Anhedonia, avolition, and anticipatory deficits: assessments in animals with relevance to the negative symptoms of schizophrenia

Abstract

Schizophrenia represents a complex, heterogeneous disorder characterized by several symptomatic domains that include positive and negative symptoms and cognitive deficits. Negative symptoms reflect a cluster of symptoms that remains therapeutically unresponsive to currently available medications. Therefore, the development of animal models that may contribute to the discovery of novel and efficacious treatment strategies is essential. An animal model consists of both an inducing condition or manipulation (i.e., independent variable) and an observable measure(s) (i.e., dependent variables) that are used to assess the construct(s) under investigation. The objective of this review is to describe currently available experimental procedures that can be used to characterize constructs relevant to the negative symptoms of schizophrenia in experimental animals. While negative symptoms can encompass aspects of social withdrawal and emotional blunting, this review focuses on the assessment of reward deficits that result in anhedonia, avolition, and abnormal reward anticipation. The development and utilization of animal procedures that accurately assess reward-based constructs related to negative symptomatology in schizophrenia will provide an improved understanding of the neural substrates involved in these processes.

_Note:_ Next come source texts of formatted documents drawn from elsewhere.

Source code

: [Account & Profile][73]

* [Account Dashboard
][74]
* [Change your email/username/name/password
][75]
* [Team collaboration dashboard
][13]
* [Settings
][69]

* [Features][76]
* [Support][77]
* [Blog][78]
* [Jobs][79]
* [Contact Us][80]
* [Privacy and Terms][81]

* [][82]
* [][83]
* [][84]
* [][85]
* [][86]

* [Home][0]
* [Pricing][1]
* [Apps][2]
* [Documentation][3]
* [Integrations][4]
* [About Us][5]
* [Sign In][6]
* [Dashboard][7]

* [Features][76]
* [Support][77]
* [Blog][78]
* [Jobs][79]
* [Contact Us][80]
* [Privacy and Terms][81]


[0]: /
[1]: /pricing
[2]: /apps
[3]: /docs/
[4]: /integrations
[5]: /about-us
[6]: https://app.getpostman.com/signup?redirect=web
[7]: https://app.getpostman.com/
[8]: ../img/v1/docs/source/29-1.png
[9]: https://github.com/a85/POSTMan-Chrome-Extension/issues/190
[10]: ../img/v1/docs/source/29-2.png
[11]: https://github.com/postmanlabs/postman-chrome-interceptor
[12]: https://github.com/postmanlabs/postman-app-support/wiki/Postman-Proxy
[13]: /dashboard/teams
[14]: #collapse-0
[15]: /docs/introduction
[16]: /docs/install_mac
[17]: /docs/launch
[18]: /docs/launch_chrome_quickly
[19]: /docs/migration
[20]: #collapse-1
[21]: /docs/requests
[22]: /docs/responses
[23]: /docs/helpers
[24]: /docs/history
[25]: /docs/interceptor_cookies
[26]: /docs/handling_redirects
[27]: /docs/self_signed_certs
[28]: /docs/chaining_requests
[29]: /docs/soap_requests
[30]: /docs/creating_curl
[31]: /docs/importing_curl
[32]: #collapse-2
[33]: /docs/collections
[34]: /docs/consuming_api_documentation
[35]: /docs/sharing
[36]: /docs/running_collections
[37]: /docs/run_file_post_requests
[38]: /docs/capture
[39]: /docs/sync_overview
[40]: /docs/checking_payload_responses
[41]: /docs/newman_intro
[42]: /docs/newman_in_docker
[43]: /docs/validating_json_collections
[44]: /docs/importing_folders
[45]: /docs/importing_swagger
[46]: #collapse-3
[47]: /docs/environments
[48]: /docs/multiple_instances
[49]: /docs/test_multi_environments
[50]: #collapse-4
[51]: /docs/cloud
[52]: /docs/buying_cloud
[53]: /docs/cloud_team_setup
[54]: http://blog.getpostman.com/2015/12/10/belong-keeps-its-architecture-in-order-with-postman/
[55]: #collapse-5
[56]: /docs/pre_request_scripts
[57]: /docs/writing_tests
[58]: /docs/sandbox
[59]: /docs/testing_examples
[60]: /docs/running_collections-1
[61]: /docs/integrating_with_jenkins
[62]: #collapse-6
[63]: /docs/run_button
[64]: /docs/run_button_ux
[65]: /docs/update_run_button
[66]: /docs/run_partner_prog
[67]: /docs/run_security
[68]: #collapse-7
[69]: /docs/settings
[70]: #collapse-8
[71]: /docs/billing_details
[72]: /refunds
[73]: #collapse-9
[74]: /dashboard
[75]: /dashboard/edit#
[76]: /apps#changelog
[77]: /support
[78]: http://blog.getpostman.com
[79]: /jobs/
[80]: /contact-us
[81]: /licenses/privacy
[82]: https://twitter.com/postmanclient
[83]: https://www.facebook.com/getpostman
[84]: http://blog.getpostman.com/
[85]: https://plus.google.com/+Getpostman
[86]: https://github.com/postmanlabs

Keywords: Animal models; Brain reward; Contrast effects; Effort-related choice; ICSS; Sucrose preference.

Figure 1

Impairments relating to various components of reward processing are evident after withdrawal from chronic amphetamine administration. (A) Rats displayed an elevation of ICSS thresholds, reflecting a reward deficit, after withdrawal from chronic amphetamine administration (closed circles), compared to saline-treated controls (open circles). B: Baseline [Modified with permission from Paterson et al., 2000]. (B) Withdrawal from chronic amphetamine treatment significantly reduced the breakpoint for a sucrose pellet in a progressive-ratio schedule task, reflecting a motivational deficit, an effect that persisted for up to 29 days. B: Baseline [Modified with permission from Der-Avakian and Markou, 2010]. (C) Rats trained to anticipate the introduction of a sexually receptive female displayed fewer anticipatory side changes during amphetamine withdrawal, compared to saline-treated controls, reflecting an anticipatory deficit [Taken with permission from Barr and Markou, 2005, and originally from Barr et al., 1999]. (D) Amphetamine withdrawal was also associated with an increased post-ejaculatory interval, reflecting a reduction in an additional component of motivated sexual behavior [Taken with permission from Barr and Markou, 2005, and originally from Barr et al., 1999]. (E) Withdrawal from an escalating amphetamine treatment schedule produced alterations in a successive negative contrast procedure in rats, reflecting an increased negative reaction to reward devaluation. Amphetamine withdrawal significantly reduced consumption of a sucrose solution when the concentration was unexpectedly downshifted (from 32% to 4%) compared to saline-treated rats, and significantly increased the time to return to the consumption levels of control rats [Taken with permission from Barr and Markou, 2005, and originally from Barr and Phillips, 2002].

Figure 2

Overexpression of the dopamine D2 receptor (D2R-OE) in the striatum of mice resulted in reduced willingness to work for a desirable reward as the workload was increased compared with a less desirable, yet freely accessable, reward. (A) As the workload increased from Ratio Requirement 5 (RR-5) to RR-20, the number of preferred rewards earned by the control mice (open circles) remained relatively constant. However, the D2R-OE mice (closed circles) earned fewer rewards with increasing workload. (B) When the transgene was turned off, no differences were observed between groups of mice in the number of rewards earned, confirming that the reduction in the willingness to work was due to overexpression of striatal dopamine D2 receptors. (C) Performance during the RR-20 session was significantly decreased in D2R-OE mice, exemplified by the decrease in lever presses during this high workload session. (D) D2R-OE mice consumed more chow during the RR-20 session compared to control mice, confirming that the impaired performance of D2R-OE mice was not due to decreased appetite or hedonic capacity for food. Figures modified with permission from Ward et al., 2012.